Either way it's worth noting that the brick wall was likely never designed to take that kind of weight & pressure. People seem to think that bricks are like concrete walls, but they're not. The moisture is inconvenient but it's also really bad as it will erode the mortar and weaken the structure, and to that the weight of the soil against that wall it's a disaster waiting to happen. And when it all goes wrong you'll be left holding the bag.  
There needs to be some form of retaining wall between the wall and the garden bed. 
Have a nice conversation first, but ensure you make it clear that some action needs to be taken in a set time frome or else you'll have no option but to go through legal channels to have the issue sorted. 
Make sure you write down the time, place and what was said in the conversation. Then if the neighbour doesn't make any changes, then apply to VCAT and see if once they recieve some paperwork they might just give two sh!ts and fix the problem. If not, get some professional assessments of what needs to be done & the risk if anything isn't done, get some detailed quotes for the work needed, take lots of photos of the moisture buildup and go to VCAT and argue your case. I cant see how they can't rule in your favour. Maybe also give a ring to the VBA to see if they can send some information on what the garage wall was designed to bare.

----------


## droog

If you waterproof on the inside up to ground level and the bricks remain wet, won’t you end up with rising damp through the rest of the wall ?

----------


## BIM

I would recommend the repairs be implemented on the inside of the garage wall
You will lose 160mm of space ( 50mm concrete fill + brickwork) and upgrade the concrete footings
The ledge will extent above the gl next door and around?

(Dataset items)

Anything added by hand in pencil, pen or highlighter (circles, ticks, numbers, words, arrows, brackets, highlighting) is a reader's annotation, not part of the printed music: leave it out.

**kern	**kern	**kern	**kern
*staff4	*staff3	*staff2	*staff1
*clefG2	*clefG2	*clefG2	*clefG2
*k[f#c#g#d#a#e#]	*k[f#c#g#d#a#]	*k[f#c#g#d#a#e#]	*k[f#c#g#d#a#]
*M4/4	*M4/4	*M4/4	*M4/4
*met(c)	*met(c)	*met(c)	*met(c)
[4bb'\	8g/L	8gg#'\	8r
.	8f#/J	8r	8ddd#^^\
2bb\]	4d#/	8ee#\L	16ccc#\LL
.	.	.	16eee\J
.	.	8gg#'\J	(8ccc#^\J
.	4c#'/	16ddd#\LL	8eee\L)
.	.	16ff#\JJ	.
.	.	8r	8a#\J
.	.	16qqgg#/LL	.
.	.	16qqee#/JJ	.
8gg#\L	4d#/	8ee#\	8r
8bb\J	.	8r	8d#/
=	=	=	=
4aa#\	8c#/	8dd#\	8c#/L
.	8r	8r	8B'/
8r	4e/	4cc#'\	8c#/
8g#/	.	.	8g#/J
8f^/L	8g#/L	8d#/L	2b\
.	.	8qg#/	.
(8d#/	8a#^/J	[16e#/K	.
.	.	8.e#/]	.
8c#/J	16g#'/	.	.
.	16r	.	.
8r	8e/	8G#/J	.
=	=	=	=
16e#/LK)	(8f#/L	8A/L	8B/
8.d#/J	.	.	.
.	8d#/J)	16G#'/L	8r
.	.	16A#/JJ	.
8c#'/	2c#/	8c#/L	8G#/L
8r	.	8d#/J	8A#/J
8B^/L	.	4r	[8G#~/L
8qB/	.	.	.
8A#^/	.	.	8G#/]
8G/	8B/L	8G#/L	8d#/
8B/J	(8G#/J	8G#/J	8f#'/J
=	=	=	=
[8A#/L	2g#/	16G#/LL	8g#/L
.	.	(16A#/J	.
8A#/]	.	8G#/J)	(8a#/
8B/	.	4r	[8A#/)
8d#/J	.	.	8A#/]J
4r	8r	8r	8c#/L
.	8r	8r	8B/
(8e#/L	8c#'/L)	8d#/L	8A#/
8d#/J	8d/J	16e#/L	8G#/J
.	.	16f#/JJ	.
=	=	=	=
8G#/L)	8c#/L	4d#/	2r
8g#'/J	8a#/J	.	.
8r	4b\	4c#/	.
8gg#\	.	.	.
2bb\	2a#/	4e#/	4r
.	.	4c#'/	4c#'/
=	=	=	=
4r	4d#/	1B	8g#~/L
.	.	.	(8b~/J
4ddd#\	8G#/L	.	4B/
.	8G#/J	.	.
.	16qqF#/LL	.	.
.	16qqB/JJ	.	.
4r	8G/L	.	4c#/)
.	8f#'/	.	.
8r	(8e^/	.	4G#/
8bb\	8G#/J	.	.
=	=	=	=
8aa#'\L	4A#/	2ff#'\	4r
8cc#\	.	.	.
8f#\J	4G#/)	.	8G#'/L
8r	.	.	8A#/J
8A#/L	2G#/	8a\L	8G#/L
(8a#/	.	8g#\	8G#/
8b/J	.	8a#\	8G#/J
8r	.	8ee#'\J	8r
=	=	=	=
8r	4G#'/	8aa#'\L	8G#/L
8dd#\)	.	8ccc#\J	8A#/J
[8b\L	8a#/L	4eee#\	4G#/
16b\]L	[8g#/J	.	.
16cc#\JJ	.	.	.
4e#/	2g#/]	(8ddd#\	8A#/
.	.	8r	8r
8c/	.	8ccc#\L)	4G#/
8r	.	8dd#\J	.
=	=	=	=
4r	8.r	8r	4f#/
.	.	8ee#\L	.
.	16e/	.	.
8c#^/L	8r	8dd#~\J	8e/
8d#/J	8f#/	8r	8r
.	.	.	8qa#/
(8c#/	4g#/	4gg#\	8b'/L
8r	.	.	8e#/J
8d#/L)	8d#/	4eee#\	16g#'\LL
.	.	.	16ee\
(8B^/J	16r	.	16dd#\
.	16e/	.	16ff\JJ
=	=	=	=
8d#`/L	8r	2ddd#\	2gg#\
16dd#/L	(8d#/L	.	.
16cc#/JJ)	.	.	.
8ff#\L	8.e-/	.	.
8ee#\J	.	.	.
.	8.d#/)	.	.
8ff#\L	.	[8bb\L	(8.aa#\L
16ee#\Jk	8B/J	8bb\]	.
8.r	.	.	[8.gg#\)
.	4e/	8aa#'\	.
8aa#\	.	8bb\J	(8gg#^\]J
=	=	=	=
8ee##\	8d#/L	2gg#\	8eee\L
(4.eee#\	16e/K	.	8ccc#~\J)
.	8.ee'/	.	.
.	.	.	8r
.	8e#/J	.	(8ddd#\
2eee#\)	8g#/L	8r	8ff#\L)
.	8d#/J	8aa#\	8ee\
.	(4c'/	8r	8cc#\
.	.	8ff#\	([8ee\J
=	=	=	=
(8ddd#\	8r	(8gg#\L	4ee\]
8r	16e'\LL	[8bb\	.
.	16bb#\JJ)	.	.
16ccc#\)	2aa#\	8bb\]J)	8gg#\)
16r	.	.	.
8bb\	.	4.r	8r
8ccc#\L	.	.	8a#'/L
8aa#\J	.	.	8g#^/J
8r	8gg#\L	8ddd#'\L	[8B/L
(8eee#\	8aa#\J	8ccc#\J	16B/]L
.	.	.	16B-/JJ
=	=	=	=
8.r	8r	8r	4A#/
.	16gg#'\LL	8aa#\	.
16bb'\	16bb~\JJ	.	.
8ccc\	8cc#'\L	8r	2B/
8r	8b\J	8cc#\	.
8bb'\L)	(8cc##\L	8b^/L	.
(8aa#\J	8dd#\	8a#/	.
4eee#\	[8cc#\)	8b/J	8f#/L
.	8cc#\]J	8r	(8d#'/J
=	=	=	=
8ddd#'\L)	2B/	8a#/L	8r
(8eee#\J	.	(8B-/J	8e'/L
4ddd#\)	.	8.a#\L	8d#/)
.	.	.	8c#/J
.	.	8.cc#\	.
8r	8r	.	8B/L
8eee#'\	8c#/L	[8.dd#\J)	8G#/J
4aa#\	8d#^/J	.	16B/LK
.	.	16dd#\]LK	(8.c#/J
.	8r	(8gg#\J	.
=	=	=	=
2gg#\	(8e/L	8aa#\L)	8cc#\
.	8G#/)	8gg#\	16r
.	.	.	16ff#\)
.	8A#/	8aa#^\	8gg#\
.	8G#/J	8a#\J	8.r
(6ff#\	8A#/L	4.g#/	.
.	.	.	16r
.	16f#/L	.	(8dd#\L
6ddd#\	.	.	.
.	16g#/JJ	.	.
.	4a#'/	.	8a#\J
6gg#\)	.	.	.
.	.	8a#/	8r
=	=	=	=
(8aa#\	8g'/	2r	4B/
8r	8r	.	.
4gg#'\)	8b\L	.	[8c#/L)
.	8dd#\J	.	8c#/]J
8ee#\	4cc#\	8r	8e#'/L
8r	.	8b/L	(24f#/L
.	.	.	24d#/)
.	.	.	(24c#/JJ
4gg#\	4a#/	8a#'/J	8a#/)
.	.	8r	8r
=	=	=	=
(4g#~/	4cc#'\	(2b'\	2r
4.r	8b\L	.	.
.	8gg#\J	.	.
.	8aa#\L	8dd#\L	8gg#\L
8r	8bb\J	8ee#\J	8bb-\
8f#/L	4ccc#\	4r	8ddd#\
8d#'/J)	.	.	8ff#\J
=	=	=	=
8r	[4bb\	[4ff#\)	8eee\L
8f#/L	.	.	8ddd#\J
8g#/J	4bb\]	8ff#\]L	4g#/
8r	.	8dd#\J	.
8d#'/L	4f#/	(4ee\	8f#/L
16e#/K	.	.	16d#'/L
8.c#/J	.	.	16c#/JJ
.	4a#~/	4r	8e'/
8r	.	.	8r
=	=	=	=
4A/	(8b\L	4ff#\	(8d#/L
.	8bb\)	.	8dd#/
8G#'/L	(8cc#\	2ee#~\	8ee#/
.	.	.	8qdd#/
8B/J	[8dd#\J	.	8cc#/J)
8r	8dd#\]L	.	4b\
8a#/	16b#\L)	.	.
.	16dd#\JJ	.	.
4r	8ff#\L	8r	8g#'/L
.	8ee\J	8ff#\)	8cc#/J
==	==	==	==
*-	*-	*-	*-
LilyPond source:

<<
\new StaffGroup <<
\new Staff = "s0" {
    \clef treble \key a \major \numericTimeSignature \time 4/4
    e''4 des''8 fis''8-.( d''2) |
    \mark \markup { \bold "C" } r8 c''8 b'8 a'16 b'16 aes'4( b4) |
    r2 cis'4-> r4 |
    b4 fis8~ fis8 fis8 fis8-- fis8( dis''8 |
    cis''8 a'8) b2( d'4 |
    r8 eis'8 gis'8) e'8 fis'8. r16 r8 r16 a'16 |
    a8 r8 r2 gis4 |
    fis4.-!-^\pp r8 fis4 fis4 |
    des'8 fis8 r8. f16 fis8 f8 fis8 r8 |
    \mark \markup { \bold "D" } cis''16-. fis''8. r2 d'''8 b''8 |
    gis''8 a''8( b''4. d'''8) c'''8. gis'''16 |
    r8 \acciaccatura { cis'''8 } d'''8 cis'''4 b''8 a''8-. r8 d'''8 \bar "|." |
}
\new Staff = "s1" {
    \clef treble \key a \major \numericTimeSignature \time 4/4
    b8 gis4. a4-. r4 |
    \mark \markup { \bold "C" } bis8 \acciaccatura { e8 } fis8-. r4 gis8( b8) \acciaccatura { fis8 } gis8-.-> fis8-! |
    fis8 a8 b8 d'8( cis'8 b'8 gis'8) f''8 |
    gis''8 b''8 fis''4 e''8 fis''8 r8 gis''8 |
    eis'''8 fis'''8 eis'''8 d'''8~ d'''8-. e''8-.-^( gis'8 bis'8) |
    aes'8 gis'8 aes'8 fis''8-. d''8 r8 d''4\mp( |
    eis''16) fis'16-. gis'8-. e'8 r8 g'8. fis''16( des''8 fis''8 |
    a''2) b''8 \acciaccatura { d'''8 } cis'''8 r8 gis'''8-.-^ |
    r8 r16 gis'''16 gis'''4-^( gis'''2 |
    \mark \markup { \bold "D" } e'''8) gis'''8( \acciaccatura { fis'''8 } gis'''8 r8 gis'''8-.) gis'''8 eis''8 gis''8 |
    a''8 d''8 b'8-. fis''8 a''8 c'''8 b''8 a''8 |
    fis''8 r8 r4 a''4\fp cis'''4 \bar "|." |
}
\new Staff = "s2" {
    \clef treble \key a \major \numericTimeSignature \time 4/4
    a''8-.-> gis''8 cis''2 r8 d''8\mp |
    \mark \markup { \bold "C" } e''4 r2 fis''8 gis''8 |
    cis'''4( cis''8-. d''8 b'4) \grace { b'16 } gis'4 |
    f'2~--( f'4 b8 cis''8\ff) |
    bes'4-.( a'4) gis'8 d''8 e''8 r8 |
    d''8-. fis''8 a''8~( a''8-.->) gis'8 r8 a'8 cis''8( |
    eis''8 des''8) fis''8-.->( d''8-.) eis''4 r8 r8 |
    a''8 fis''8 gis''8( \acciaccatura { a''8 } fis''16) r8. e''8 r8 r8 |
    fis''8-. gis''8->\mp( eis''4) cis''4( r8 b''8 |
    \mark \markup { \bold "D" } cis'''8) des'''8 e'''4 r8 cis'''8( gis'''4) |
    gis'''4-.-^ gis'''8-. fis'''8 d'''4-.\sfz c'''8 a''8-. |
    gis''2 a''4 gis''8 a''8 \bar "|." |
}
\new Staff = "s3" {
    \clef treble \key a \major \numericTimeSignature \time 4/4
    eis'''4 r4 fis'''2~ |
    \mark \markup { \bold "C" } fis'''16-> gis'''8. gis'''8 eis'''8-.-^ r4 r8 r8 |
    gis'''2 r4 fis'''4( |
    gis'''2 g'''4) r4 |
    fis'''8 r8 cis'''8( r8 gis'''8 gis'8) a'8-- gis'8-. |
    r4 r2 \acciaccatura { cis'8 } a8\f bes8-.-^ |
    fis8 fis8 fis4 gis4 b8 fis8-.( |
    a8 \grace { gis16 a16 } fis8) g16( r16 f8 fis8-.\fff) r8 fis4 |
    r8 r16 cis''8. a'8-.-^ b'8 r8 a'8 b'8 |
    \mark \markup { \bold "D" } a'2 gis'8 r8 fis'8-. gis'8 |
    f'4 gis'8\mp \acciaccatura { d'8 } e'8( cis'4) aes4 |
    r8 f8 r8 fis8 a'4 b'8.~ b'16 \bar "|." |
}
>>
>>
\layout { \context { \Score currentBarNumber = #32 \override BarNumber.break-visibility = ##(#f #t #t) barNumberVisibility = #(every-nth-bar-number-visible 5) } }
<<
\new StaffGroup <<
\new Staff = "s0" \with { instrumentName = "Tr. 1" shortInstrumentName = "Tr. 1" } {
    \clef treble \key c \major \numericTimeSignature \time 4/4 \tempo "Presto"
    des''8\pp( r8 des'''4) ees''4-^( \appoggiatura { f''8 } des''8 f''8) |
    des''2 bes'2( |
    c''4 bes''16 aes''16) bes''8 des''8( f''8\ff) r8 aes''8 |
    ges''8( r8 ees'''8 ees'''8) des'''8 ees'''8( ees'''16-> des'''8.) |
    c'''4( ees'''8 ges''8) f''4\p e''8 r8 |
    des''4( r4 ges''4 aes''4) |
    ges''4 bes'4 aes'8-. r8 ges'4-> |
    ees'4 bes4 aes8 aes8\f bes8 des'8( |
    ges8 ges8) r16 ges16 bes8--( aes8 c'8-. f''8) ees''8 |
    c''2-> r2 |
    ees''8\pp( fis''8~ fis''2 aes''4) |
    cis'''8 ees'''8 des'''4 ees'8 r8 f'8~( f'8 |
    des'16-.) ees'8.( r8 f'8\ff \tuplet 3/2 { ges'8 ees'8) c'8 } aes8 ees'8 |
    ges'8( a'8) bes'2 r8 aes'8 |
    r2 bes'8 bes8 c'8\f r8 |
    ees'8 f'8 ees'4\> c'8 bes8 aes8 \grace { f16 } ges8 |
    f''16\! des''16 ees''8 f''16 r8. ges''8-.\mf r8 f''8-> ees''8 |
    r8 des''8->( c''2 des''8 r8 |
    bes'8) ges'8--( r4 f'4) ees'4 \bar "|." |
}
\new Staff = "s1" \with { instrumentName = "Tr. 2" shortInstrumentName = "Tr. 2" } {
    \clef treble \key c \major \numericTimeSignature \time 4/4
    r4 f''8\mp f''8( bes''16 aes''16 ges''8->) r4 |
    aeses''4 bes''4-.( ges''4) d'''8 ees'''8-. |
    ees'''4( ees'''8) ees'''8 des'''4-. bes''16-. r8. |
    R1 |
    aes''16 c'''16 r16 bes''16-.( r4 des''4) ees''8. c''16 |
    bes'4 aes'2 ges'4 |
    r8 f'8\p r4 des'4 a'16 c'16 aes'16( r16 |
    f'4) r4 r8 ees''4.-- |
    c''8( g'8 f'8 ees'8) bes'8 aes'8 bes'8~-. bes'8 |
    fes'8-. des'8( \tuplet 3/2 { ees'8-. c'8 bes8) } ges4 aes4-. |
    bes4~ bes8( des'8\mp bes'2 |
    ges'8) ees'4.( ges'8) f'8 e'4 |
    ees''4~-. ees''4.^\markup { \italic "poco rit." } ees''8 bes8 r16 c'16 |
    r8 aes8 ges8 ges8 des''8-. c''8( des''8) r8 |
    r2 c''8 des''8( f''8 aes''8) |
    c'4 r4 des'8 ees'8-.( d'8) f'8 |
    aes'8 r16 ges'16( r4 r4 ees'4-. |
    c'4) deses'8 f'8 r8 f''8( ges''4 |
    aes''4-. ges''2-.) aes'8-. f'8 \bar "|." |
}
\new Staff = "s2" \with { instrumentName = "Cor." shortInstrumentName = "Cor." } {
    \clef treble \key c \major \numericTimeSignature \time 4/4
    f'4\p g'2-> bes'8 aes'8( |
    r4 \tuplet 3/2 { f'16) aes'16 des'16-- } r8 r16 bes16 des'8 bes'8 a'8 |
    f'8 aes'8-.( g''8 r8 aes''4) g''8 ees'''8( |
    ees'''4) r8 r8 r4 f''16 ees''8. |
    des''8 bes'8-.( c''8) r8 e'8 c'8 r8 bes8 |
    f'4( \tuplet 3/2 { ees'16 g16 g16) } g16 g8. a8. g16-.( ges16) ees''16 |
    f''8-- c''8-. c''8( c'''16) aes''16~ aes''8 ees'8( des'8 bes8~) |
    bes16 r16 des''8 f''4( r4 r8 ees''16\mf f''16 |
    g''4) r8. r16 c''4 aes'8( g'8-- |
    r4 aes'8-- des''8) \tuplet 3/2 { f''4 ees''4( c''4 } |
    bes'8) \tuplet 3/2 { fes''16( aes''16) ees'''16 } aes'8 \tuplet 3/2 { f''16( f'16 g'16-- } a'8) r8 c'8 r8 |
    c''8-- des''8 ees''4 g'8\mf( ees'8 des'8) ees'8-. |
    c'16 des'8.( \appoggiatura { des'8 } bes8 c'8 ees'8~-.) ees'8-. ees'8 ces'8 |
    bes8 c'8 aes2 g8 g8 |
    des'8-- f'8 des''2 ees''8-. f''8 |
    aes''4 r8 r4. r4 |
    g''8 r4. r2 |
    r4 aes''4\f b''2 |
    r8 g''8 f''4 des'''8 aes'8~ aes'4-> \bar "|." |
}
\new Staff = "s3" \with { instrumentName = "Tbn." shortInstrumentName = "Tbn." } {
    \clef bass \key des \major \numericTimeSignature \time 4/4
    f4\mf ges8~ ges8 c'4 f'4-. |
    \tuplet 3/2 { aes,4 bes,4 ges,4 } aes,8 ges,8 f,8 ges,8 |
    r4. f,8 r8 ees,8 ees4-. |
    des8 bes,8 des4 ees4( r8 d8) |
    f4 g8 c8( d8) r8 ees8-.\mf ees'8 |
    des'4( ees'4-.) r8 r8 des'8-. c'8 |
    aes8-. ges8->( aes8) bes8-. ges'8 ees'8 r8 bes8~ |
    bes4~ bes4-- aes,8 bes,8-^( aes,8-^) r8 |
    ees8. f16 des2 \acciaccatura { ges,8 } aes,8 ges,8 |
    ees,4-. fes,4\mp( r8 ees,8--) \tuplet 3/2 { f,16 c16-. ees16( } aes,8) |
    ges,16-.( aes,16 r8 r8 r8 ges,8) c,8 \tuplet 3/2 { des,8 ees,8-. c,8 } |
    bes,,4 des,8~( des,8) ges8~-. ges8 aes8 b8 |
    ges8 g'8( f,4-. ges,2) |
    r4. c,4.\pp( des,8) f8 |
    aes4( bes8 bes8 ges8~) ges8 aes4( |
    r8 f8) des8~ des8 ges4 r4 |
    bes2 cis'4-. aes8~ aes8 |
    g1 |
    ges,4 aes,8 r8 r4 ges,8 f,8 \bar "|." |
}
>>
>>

■ Required actions:
[a] In the forum thread about the garage wall, how much space does BIM say will be lost if the repairs are done on the inside of the garage wall?
[b] Carry the forum thread about the garage wall onward from its last line with a few more sentences in the same voice.

■ Per-task outputs:
[a] 160mm, made up of 50mm of concrete fill plus the brickwork.

[b]
hth

----------


## Chony

Hi everyone! So I thought about all your suggestions and advice and the risk of rising damp etc we have decided to build an internal garden bed against the inside wall of the garage.  
We will reinforce the wall with a metal frame and then cut a thin drain into the concrete floor to allow water coming into the internal garden bed wall to drain somewhat to the dirt below. 
The internal garden bed wall will be about knee height and will hopefully be 100% waterproof on the room side! I plan on building it out of brick. 
To waterproof the garden bed wall we are planning to do 2 coats of bitumen paint and then apply builders plastic going into the lip of the drain we cut into the concrete floor before placing rocks at the bottom and then either dirt or pots.  
After all that is done we will seal the concrete floor and paint it with thick mould proof paint.  
Any extra advice is much appreciated! Fingers crossed this solves the mould / damp / neighbour relations issue  :Redface: )

----------


## havabeer

Can you put up a picture of the area? It sonds like youre just going to hide the problem with a garden bed?

----------


## phild01

> Can you put up a picture of the area? It sonds like youre just going to hide the problem with a garden bed?

  ...and still might leak!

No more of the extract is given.